With Cheryl Cole taking ill recently with Malaria whilst in Tanzania, see what precautions you need to take in order to prevent illnesses whilst on holiday.
- See your doctor for vaccine advice
It is recommended that six months before you travel (especially to tropical countries) you contact your doctor to ask about what immunisations and vaccines you might need. They will tell you what exact precautions you will need to take.
- Read immunisation advice on holiday destination
it is important to read travel advice regarding food and water hygiene and guidelines for protection of infectious diseases that are spread via insects. For example, travelling to Africa you need to take anti malarial tablets.
If you are taking medication you must take this with you and let your doctor know before taking any immunisations.
Depending on where you plan to travel, some of the most common immunisations that you may receive before leaving the UK include rabies, malaria, diphtheria and typhoid. Travel anywhere in South America requires yellow fever.

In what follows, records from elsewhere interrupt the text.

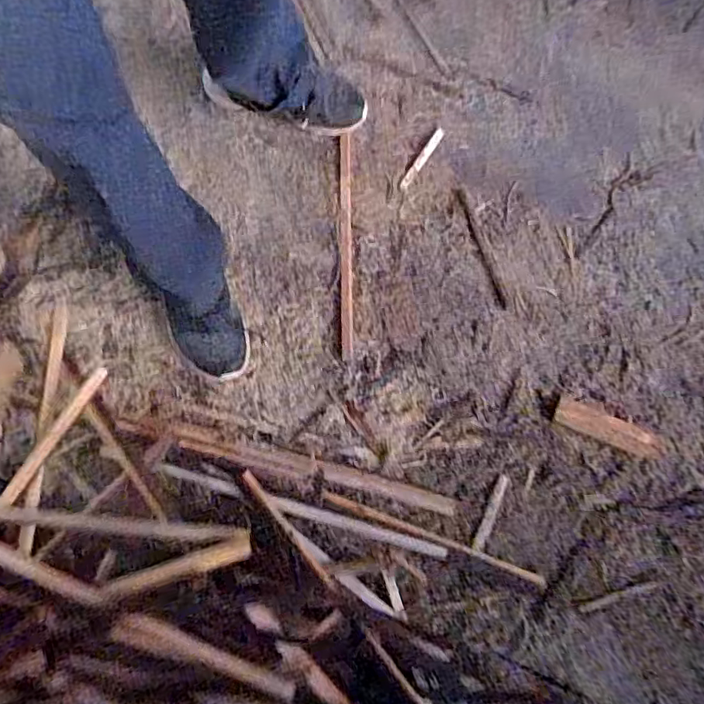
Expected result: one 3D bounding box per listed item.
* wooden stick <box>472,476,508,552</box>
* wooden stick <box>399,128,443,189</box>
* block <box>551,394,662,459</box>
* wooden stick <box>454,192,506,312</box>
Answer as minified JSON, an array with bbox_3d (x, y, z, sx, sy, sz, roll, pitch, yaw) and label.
[{"bbox_3d":[0.197,0.228,0.829,0.015,0.006,0.111,25,74,5],"label":"wooden stick"},{"bbox_3d":[0.118,-0.327,0.983,0.015,0.004,0.130,32,77,9],"label":"wooden stick"},{"bbox_3d":[0.375,0.110,0.854,0.158,0.010,0.043,22,74,5],"label":"block"},{"bbox_3d":[0.208,-0.170,0.945,0.014,0.008,0.213,-16,74,-7],"label":"wooden stick"}]

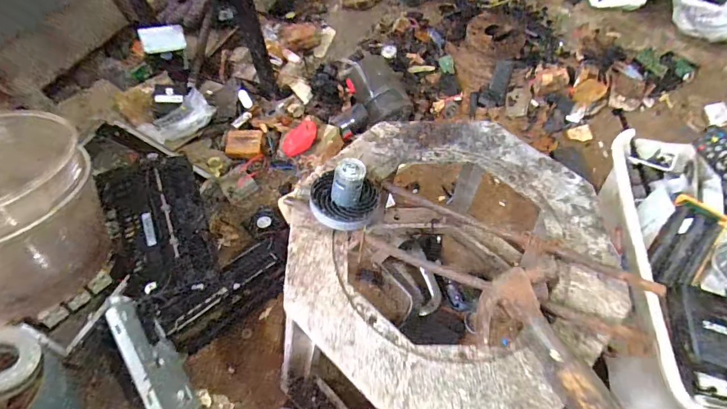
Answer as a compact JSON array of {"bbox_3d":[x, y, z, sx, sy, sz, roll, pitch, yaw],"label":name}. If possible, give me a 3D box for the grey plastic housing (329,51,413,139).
[{"bbox_3d":[0.003,-0.245,1.015,0.173,0.112,0.162,-23,60,-11],"label":"grey plastic housing"}]

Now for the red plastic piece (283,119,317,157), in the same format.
[{"bbox_3d":[-0.147,-0.151,0.995,0.096,0.014,0.062,-34,73,21],"label":"red plastic piece"}]

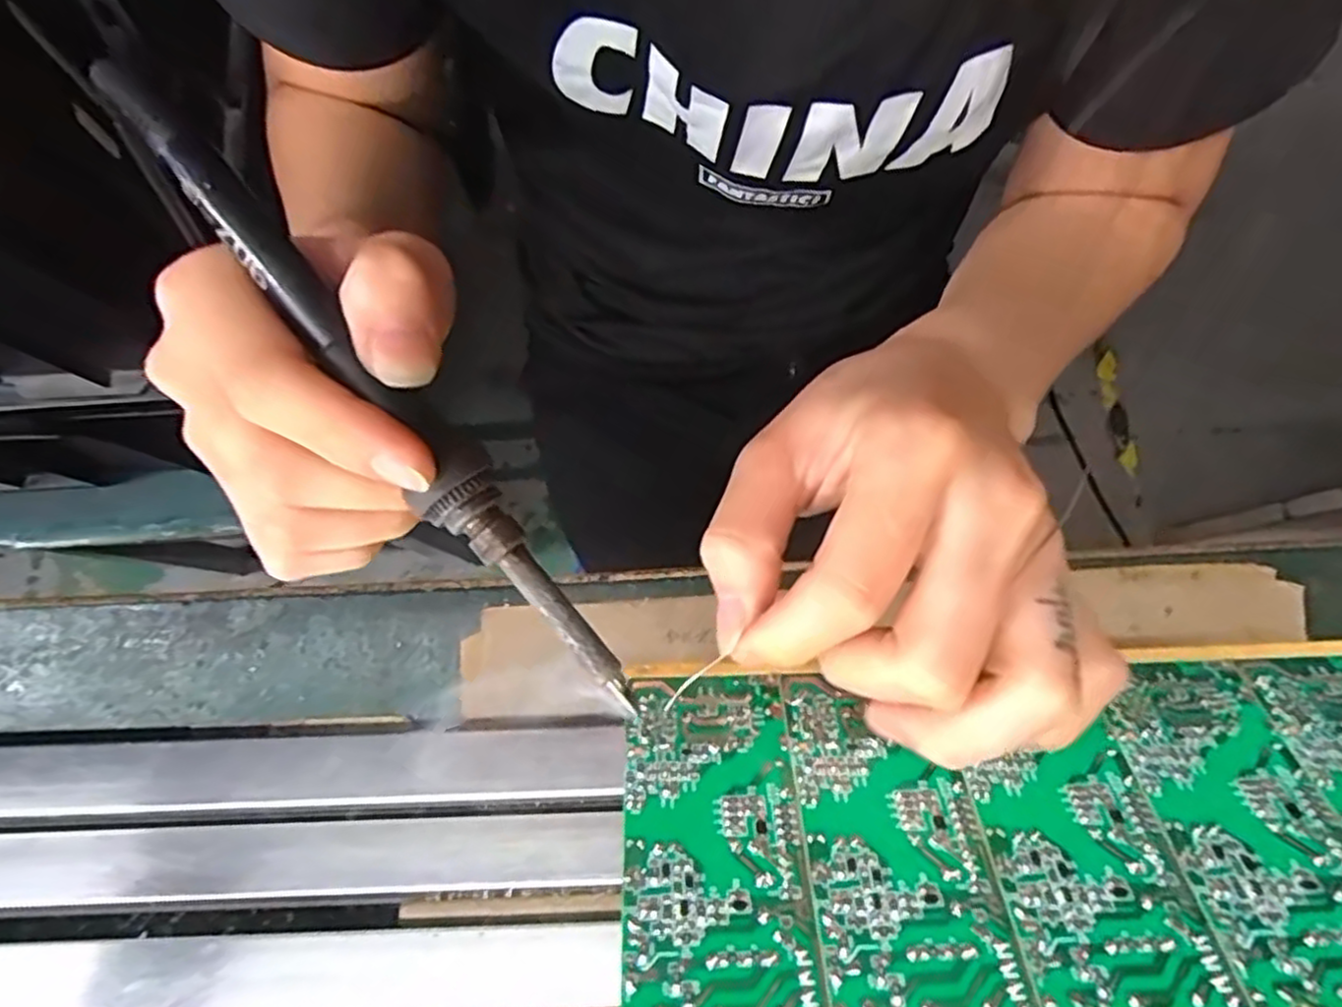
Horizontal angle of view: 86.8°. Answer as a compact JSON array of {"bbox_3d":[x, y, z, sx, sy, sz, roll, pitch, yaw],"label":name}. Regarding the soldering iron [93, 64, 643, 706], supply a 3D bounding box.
[{"bbox_3d":[-0.072,-0.026,0.177,0.017,0.015,0.191,-41,92,-8],"label":"soldering iron"}]

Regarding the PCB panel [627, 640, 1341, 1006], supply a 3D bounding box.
[{"bbox_3d":[0.098,0.080,0.172,0.212,0.004,0.099,-1,45,-1],"label":"PCB panel"}]

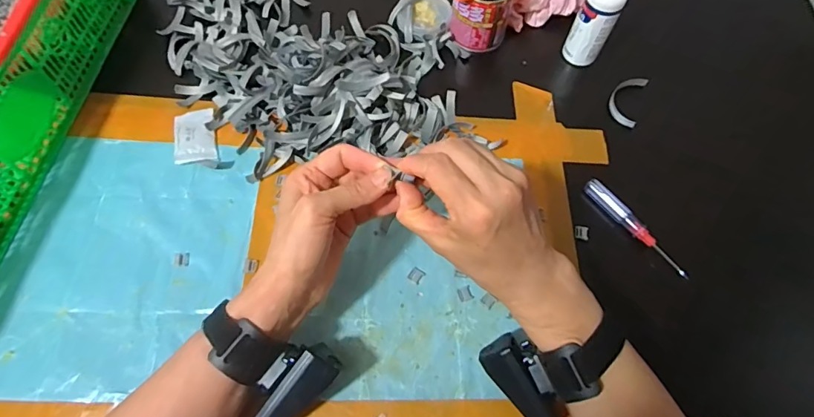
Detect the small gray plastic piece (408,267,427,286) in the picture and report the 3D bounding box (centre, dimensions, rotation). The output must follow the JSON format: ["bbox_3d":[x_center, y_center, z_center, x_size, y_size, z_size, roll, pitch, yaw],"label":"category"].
[{"bbox_3d":[0.009,0.060,0.412,0.012,0.004,0.013,32,67,13],"label":"small gray plastic piece"}]

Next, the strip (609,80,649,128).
[{"bbox_3d":[0.244,-0.122,0.510,0.033,0.013,0.068,22,65,9],"label":"strip"}]

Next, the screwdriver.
[{"bbox_3d":[0.219,0.019,0.443,0.011,0.015,0.121,-33,69,-16],"label":"screwdriver"}]

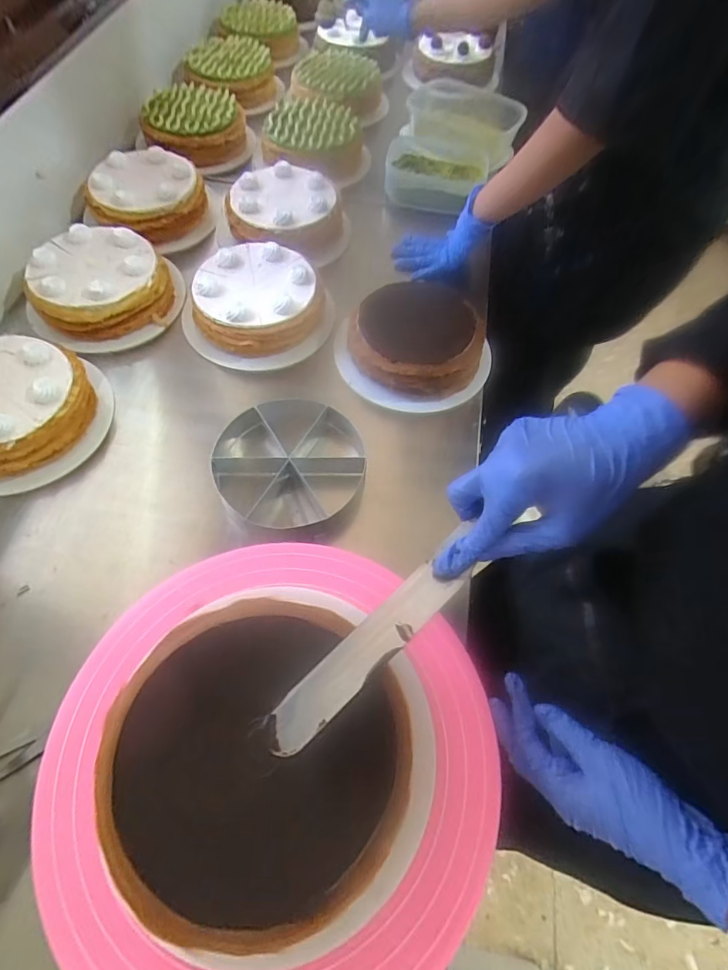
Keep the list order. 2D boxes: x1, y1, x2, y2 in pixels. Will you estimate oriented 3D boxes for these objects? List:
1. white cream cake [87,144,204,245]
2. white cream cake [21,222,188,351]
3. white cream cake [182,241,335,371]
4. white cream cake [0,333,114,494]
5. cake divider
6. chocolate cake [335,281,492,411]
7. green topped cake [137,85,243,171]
[{"bbox_3d":[-0.338,-0.461,0.775,0.168,0.064,0.160,1,60,-2],"label":"white cream cake"},{"bbox_3d":[-0.363,-0.275,0.685,0.198,0.072,0.172,-16,62,-11],"label":"white cream cake"},{"bbox_3d":[-0.145,-0.253,0.685,0.174,0.073,0.182,1,60,-2],"label":"white cream cake"},{"bbox_3d":[-0.411,-0.092,0.584,0.181,0.070,0.193,-4,60,-5],"label":"white cream cake"},{"bbox_3d":[-0.085,-0.033,0.578,0.170,0.038,0.156,1,60,-2],"label":"cake divider"},{"bbox_3d":[0.073,-0.186,0.659,0.185,0.063,0.177,1,60,-2],"label":"chocolate cake"},{"bbox_3d":[-0.305,-0.649,0.895,0.174,0.073,0.187,-5,61,-7],"label":"green topped cake"}]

- Take appropriate paperwork
At the airport you will more than likely be asked to show proof that you have the required immunisations in order for you to travel. Make sure you take valid documentation with you proving that you have had them and keep them in a safe place along with your passport.
- Immunisations for kids
Protect your kids from vaccine-preventable diseases before travelling abroad. Risk factors include close association with local children and crowding, especially ones where there are visitors from many different countries.
Many countries, including ones in Europe, do not vaccinate every child against the routine childhood immunisations we have in the United Kingdom. Carry your children’s vaccination record. In your hand luggage and a copy elsewhere.
This is a guideline for information please consult your GP.